> _What is expected_
Line by line, give the data again exactly as it appears, but without pictures.

== Segment start ==

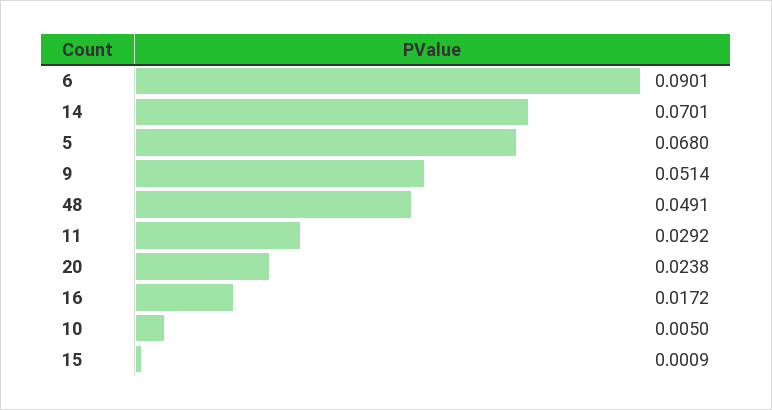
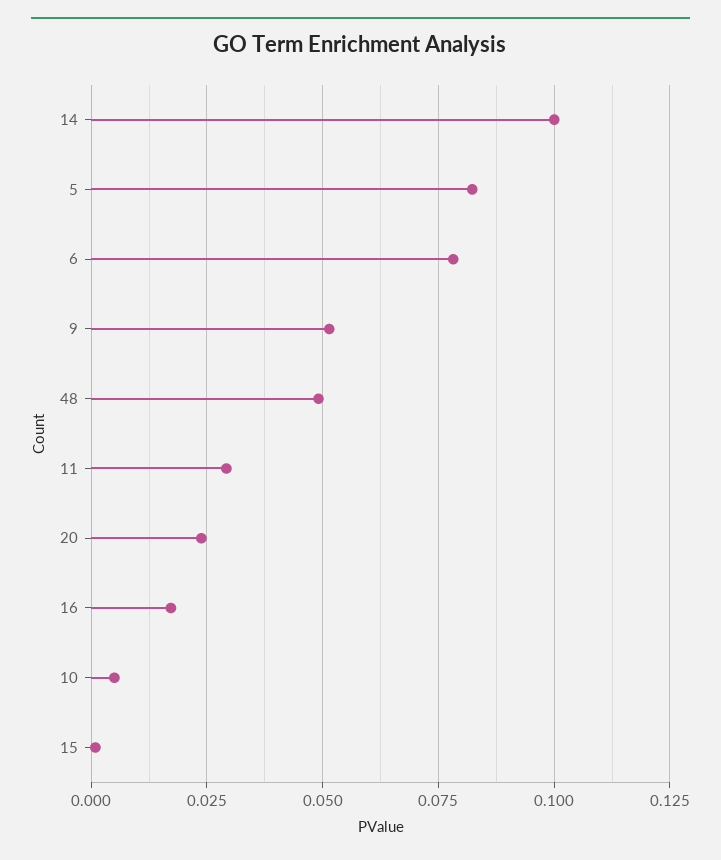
  {
-   "6": 0.0901,
+   "6": 0.0775,
-   "14": 0.0701,
+   "14": 0.1,
-   "5": 0.068,
+   "5": 0.0825,
    "9": 0.0514,
    "48": 0.0491,
    "11": 0.0292,
    "20": 0.0238,
    "16": 0.0172,
    "10": 0.005,
    "15": 0.0009
  }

== Segment end ==

> _Answer area_
  {
-   "6": 0.0901,
+   "6": 0.0775,
-   "14": 0.0701,
+   "14": 0.1,
-   "5": 0.068,
+   "5": 0.0825,
    "9": 0.0514,
    "48": 0.0491,
    "11": 0.0292,
    "20": 0.0238,
    "16": 0.0172,
    "10": 0.005,
    "15": 0.0009
  }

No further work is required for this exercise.